I'm planning to deploy a Google Search Appliance to remotely index an intranet site (transcontinentally). So I will be using the company's network and potentially consuming too much bandwidth. Regarding the configurations that I can use to mitigate the effect of the initial crawl (which is the only one that is perceived as dangerous for the network) we have:
Am I on the right track and can other settings be configured in order not to generate excessive network traffic between the GSA and the Web servers?
The best way to minimize the crawling of a remote site is to not crawl it. Failing that, there are a couple of settings will help it it as noted out above:
1) Host Load Schedule
This sets the number of current threads set to the crawler for the host. Note that this can be a number below 1. (i.e. 2.5) (also noted by BigMikeW)
2) Freshness Tuning
Crawl infrequently actually means "Crawl never again". This works well in conjunction with a meta-url feed which will tell the GSA to recrawl the page or a recrawl request from the administrative console. Crawl frequently actually means: "Crawl Once Per Day". This setting doesn't really mean much now that the crawler has been retuned and the hardware is faster. The GSA will submit requests intra daily to the pages it finds.
3) Crawl schedule
I find that it's not better to turn off the crawler but rather keep it on continuous mode and set the threshold at zero. This allows the natural GSA algorithms to play out. Anything you wish to achieve by scheduling can be achieved by tuning it to zero for the periods you want the crawler quiet.

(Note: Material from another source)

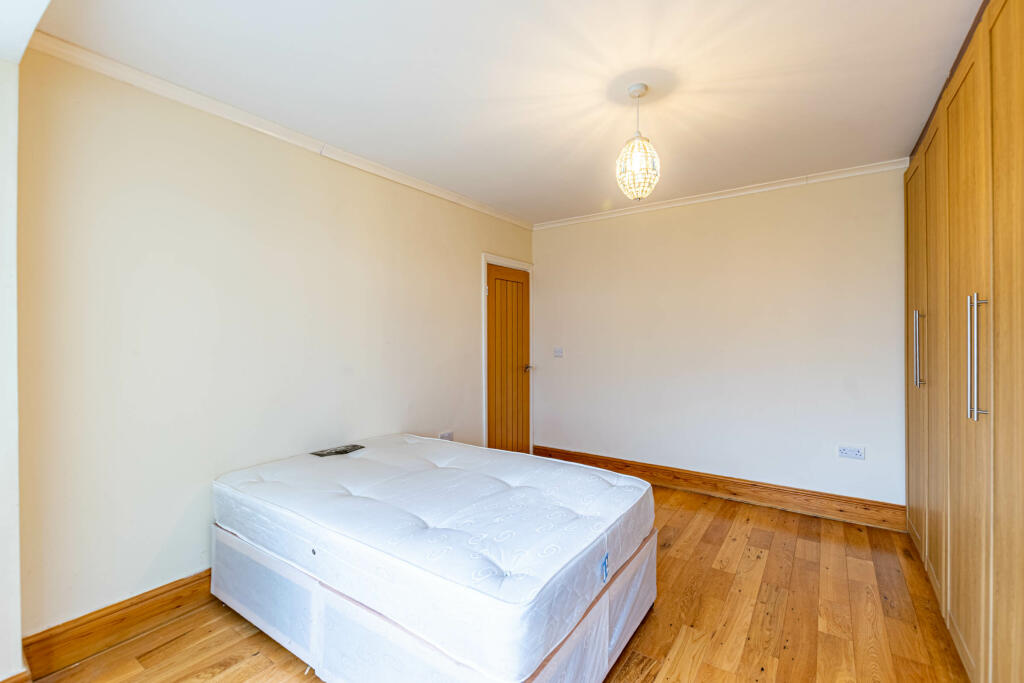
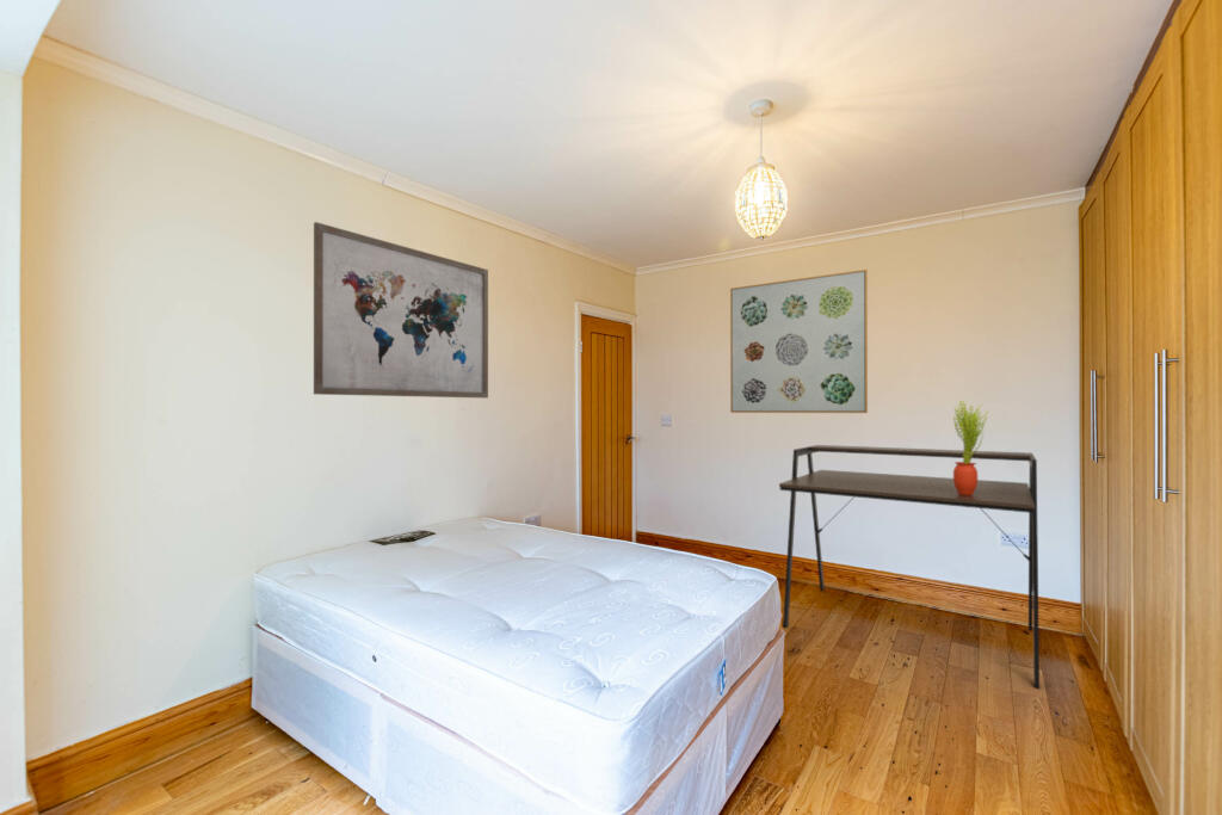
+ desk [778,444,1041,690]
+ wall art [729,268,869,414]
+ wall art [313,221,489,400]
+ potted plant [952,400,989,495]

My recommendation for minimizing WAN traffic: 1) Review DNS and add an override if necessary to ensure you are routing to nearest content source 2) Set the content sources pattern to crawl infrequently 3) Create a meta url feed to push content updates.
The last one would take a bit of coding. There is an example sitemap feeder here: https://code.google.com/p/gsafeedmanager/
With this configuration, the GSA will never recrawl the content and will rely on the feed to inform it of updates.
Alternate: 1) Ensure the content source responds to HEAD requests with LAST Modified Dates. Do not configure crawl infrequently. The GSA will detect deltas and slow the crawl down over time.